• [WHAT YOU HAVE TO DO]: Nothing but an exact copy of the listing should be given.

• [DATA]:
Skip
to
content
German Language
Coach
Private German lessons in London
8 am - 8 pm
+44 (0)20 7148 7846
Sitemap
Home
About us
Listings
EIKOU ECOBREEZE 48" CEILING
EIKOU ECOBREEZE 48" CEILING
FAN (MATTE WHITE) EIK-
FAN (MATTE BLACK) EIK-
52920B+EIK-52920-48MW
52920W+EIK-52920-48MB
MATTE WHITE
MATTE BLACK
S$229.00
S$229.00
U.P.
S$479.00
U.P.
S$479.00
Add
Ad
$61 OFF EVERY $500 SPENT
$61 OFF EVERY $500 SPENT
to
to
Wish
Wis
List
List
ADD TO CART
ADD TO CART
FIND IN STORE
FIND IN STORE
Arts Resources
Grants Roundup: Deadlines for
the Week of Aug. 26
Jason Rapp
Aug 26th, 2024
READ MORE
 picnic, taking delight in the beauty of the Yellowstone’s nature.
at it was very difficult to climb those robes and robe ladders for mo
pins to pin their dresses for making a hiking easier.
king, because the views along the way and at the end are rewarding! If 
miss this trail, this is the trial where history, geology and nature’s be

• [EXPECTED ANSWER]:
Skip
to
content
German Language
Coach
Private German lessons in London
8 am - 8 pm
+44 (0)20 7148 7846
Sitemap
Home
About us
Listings
EIKOU ECOBREEZE 48" CEILING
EIKOU ECOBREEZE 48" CEILING
FAN (MATTE WHITE) EIK-
FAN (MATTE BLACK) EIK-
52920B+EIK-52920-48MW
52920W+EIK-52920-48MB
MATTE WHITE
MATTE BLACK
S$229.00
S$229.00
U.P.
S$479.00
U.P.
S$479.00
Add
Ad
$61 OFF EVERY $500 SPENT
$61 OFF EVERY $500 SPENT
to
to
Wish
Wis
List
List
ADD TO CART
ADD TO CART
FIND IN STORE
FIND IN STORE
Arts Resources
Grants Roundup: Deadlines for
the Week of Aug. 26
Jason Rapp
Aug 26th, 2024
READ MORE
 picnic, taking delight in the beauty of the Yellowstone’s nature.
at it was very difficult to climb those robes and robe ladders for mo
pins to pin their dresses for making a hiking easier.
king, because the views along the way and at the end are rewarding! If 
miss this trail, this is the trial where history, geology and nature’s be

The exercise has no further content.